Dans un mélangeur, verser 2 tasses de décoction de chaga chaude, une poignée de noix de cajou trempées pendant la nuit puis rincées, quelques cuillerées de cacao et de sucre, un peu de cannelle en poudre et une pincée de poivre de Cayenne. Au besoin, réchauffer dans une petite casserole.

Chaïga (chaï à base de chaga)

Ajouter un bâton de cannelle, quelques lamelles de gingembre frais, des graines de cardamome et 3 ou 4 clous de girofle au moment de la décoction pour obtenir une tisane épicée.

« Café de chaga »

À la Mycoboutique, on a déjà servi le « chagaccino » glacé, à base de sirop de chaga et de lait végétal.

Smoothie

Utiliser la décoction de chaga froide comme base pour un smoothie choco-banane. Ajouter des fraises ou des canneberges congelées et tous les suppléments (maca, protéine, etc.) qui vous tentent !

Bouillon

Utiliser comme base de soupe d'hiver, avec du miso (suggestion de Marie-Ève Savaria, de brutalimentation.ca).

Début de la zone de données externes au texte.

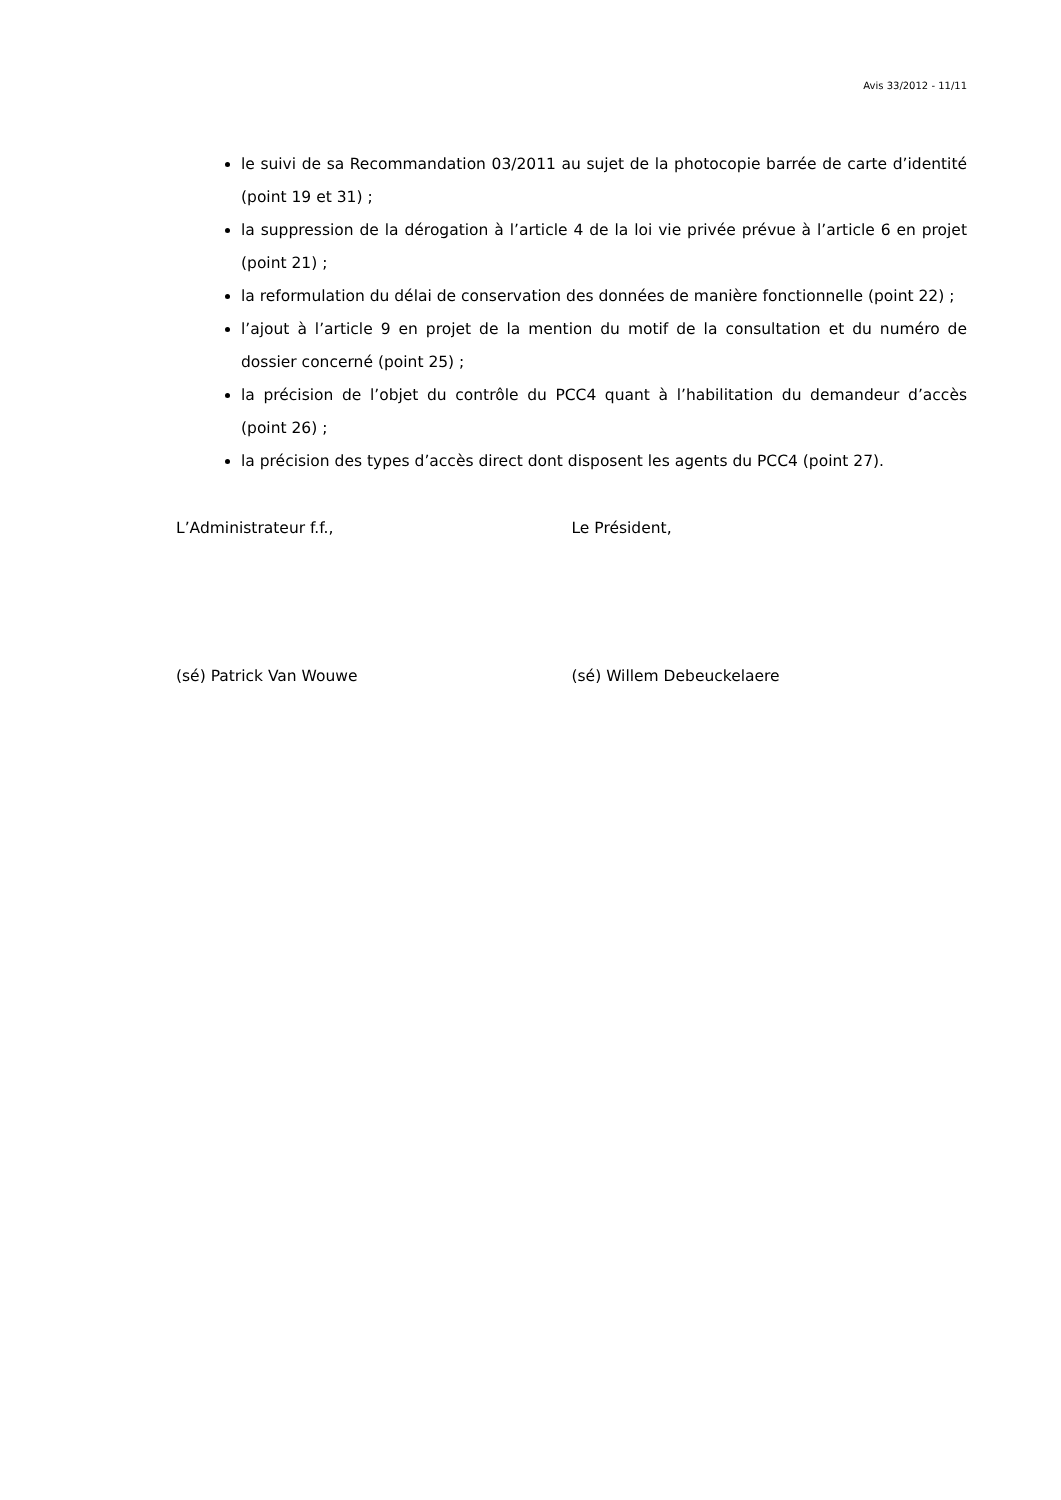Avis 33/2012 - 11/11
le suivi de sa Recommandation 03/2011 au sujet de la photocopie barrée de carte d’identité (point 19 et 31) ;
la suppression de la dérogation à l’article 4 de la loi vie privée prévue à l’article 6 en projet (point 21) ;
la reformulation du délai de conservation des données de manière fonctionnelle (point 22) ;
l’ajout à l’article 9 en projet de la mention du motif de la consultation et du numéro de dossier concerné (point 25) ;
la précision de l’objet du contrôle du PCC4 quant à l’habilitation du demandeur d’accès (point 26) ;
la précision des types d’accès direct dont disposent les agents du PCC4 (point 27).
L’Administrateur f.f., Le Président,
(sé) Patrick Van Wouwe (sé) Willem Debeuckelaere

Le chef John Winter Russell, du restaurant Candide, à Montréal, utilise parfois le chaga pour donner rondeur et amertume à ses bouillons.

En dessert

Certains chefs, comme Stéphane Modat (Château Frontenac) et Gabriel Demers (Aviatic), à Québec, ont aromatisé de la crème glacée et de la crème brûlée au chaga. La décoction se fait alors directement dans la crème. Le chaga peut également être intéressant pour les chocolatiers.

Viande

La décoction constitue une excellente base de sauce à gibier.

Encens

L'allumer et l'utiliser comme encens, pour ajouter l'expérience olfactive à la gustative (suggestion du chef Stéphane Modat).

PHOTO DAVID BOILY, LA PRESSE

Le chaga s'utilise à merveille dans une recette de chocolat chaud.